I have to create an interface to provide input the this java program.
Input will be (i) Script to be run and (ii) Cron expression to schedule script.

1) Please suggest an idea how can I design my program to achieve this. How zookeeper, Apache curator can be used in the same.
2) Is there any way to cache the script on these 3 servers that end-user provide to run?

Can Apache curator's NodeCache be used to cache the script on these 3 servers? Your response will be highly appreciated.

2

There are 2 best solutions below

0
On BEST ANSWER

With three servers, where one is to run no matter what, you need a distributed approach. The problem is that in the event of failures, you might not be able to solve the puzzle of whether to run the script or not.

For a start, you can just have one computer connect to others and tell them not to run. This is called a "hold down" approach; but, it has a lot of issues when you can't connect to the other computers. The problems are that most starting programmers fail to really understand the changes a network environment makes on how they need to design programs. Please take a little time to read over the typical fallacies of distributed computing.

Chron solves this by not caring what happens on other computers, so chron has the wrong design goals.

With three computers, you will also have three different clocks, with their own speeds and times. A good distributed solution will have some concept of time that doesn't directly rely on each machine's clock.
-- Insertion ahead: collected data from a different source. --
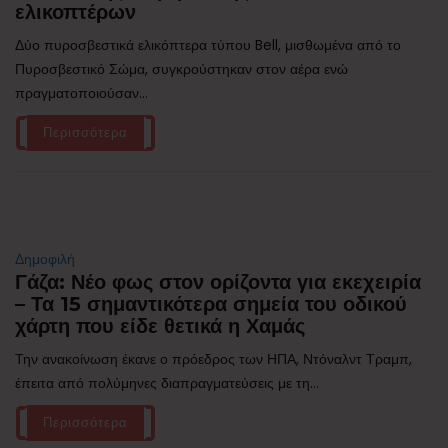
ελικοπτέρων
Δύο πυροσβεστικά ελικόπτερα τύπου Bell, μισθωμένα από το
Πυροσβεστικό Σώμα, συγκρούστηκαν στον αέρα ενώ
πραγματοποιούσαν...
Περισσότερα
Δημοφιλή
Γάζα: Νέο φως στον ορίζοντα για εκεχειρία
– Τα 15 σημαντικότερα σημεία του οδικού
χάρτη που είδε θετικά η Χαμάς
Την ανακοίνωση έκανε ο πρόεδρος των ΗΠΑ, Ντόναλντ Τραμπ,
έπειτα από πολύμηνες διαπραγματεύσεις με τη...
Περισσότερα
Distributed solutions (if they are to tolerate faults or failures) must be able to run without reliable communication to the other machines. Sometimes the group gets split in half, where one group of machines cannot communicate to the other group. In many cases, both group will perform the "critical" action in fear that the other group didn't. It other cases, both groups might not perform the "critical" action assuming that the other group did. A good solution will ensure that the "critical action" is performed once, even when the computers cannot communicate. Often this is done by "majority" where your group (quorum) cannot perform a critical action if you don't have access to at least a majority of the involved machines.
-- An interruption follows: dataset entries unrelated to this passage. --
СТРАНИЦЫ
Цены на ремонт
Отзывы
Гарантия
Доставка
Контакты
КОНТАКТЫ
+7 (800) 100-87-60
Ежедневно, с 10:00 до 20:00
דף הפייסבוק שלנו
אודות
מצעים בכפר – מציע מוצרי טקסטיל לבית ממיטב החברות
Look at the Paxos algorithim to get an idea of the issues; and, once you are more aware of the problems, look back at your chosen technologies to determine which parts of the problems they are attempting to solve considering the "fallacies of distributed computing". Also realize that a perfect, 100% correct solution might not be possible; because, the pre-selected machine(s) to run the script might suffer a network failure, and then a power failure in sequence in such a manner that the up machines just assume there's only a network outage.

1
On

This is an interview question, right? If yes, be aware that this answer only gets you partway.
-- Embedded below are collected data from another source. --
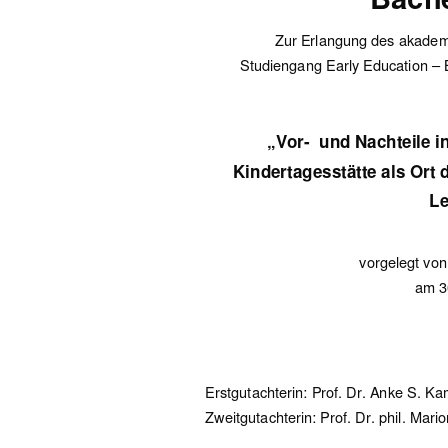
Zur Erlangung des akade
Studiengang Early Education – 
„Vor-  und Nachteile i
Kindertagesstätte als Or
L
vorgelegt von
am 3
Erstgutachterin: Prof. Dr. Anke S. K
Zweitgutachterin: Prof. Dr. phil. Mari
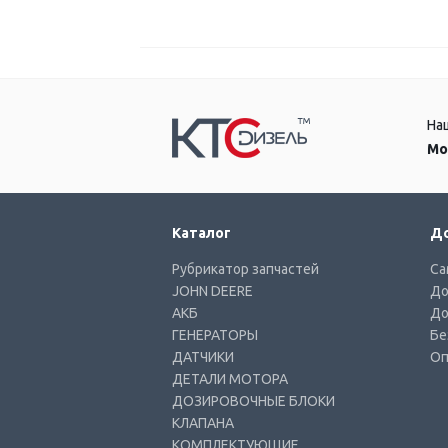
На
Мо
Каталог
До
Рубрикатор запчастей
Са
JOHN DEERE
До
АКБ
До
ГЕНЕРАТОРЫ
Бе
ДАТЧИКИ
Оп
ДЕТАЛИ МОТОРА
ДОЗИРОВОЧНЫЕ БЛОКИ
КЛАПАНА
КОМПЛЕКТУЮЩИЕ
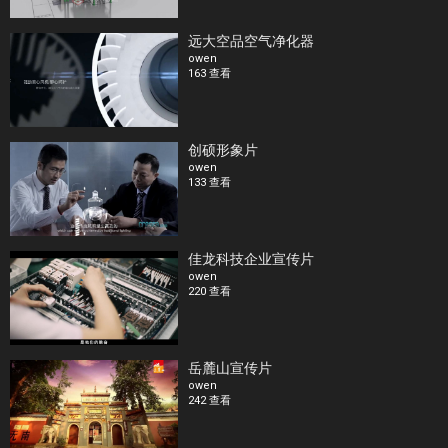
远大空品空气净化器
owen
163 查看
创硕形象片
owen
133 查看
佳龙科技企业宣传片
owen
220 查看
岳麓山宣传片
owen
242 查看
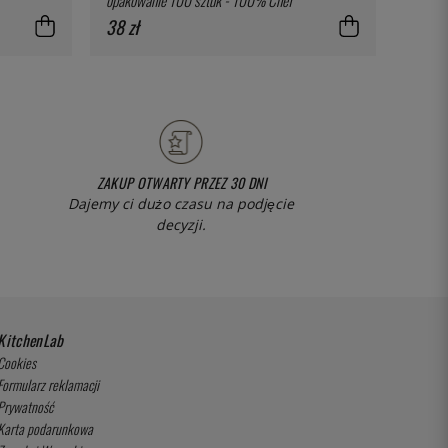
38 zł
147 zł
ZAKUP OTWARTY PRZEZ 30 DNI
Dajemy ci dużo czasu na podjęcie
decyzji.
KitchenLab
Cookies
Formularz reklamacji
Prywatność
Karta podarunkowa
The simplest solution is to have all three servers running, and attempt to acquire a lock to perform the processing. See http://zookeeper.apache.org/doc/trunk/recipes.html#sc_recipes_Locks

To ensure that only one server runs the job, you will need to record the last execution time. This is simply "store a value with known key," and you'll find it in one of the intro tutorials.

Of course, if this is an interview question, the interviewer will ask follow-on questions such as "what happens if the script fails halfway through?" or "what if the computers don't have the same time?" You won't (easily) solve either of those problems with ZooKeeper.